What this task involves: Show every line of the data below that contains the string "left". Case counts.

Supplied entries:
_ _ _ _ _ _ _

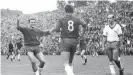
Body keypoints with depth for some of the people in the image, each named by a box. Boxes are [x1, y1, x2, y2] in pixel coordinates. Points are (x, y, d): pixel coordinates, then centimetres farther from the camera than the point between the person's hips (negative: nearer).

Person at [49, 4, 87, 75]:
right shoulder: (76, 19, 7)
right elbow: (84, 24, -7)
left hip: (65, 41, -3)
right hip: (74, 41, 3)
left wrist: (51, 31, 13)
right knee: (70, 63, 19)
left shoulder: (61, 19, 1)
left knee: (66, 64, -9)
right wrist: (83, 33, 9)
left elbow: (57, 29, -8)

_ _ _ _ _ _ _

Task solution:
left hip: (65, 41, -3)
left wrist: (51, 31, 13)
left shoulder: (61, 19, 1)
left knee: (66, 64, -9)
left elbow: (57, 29, -8)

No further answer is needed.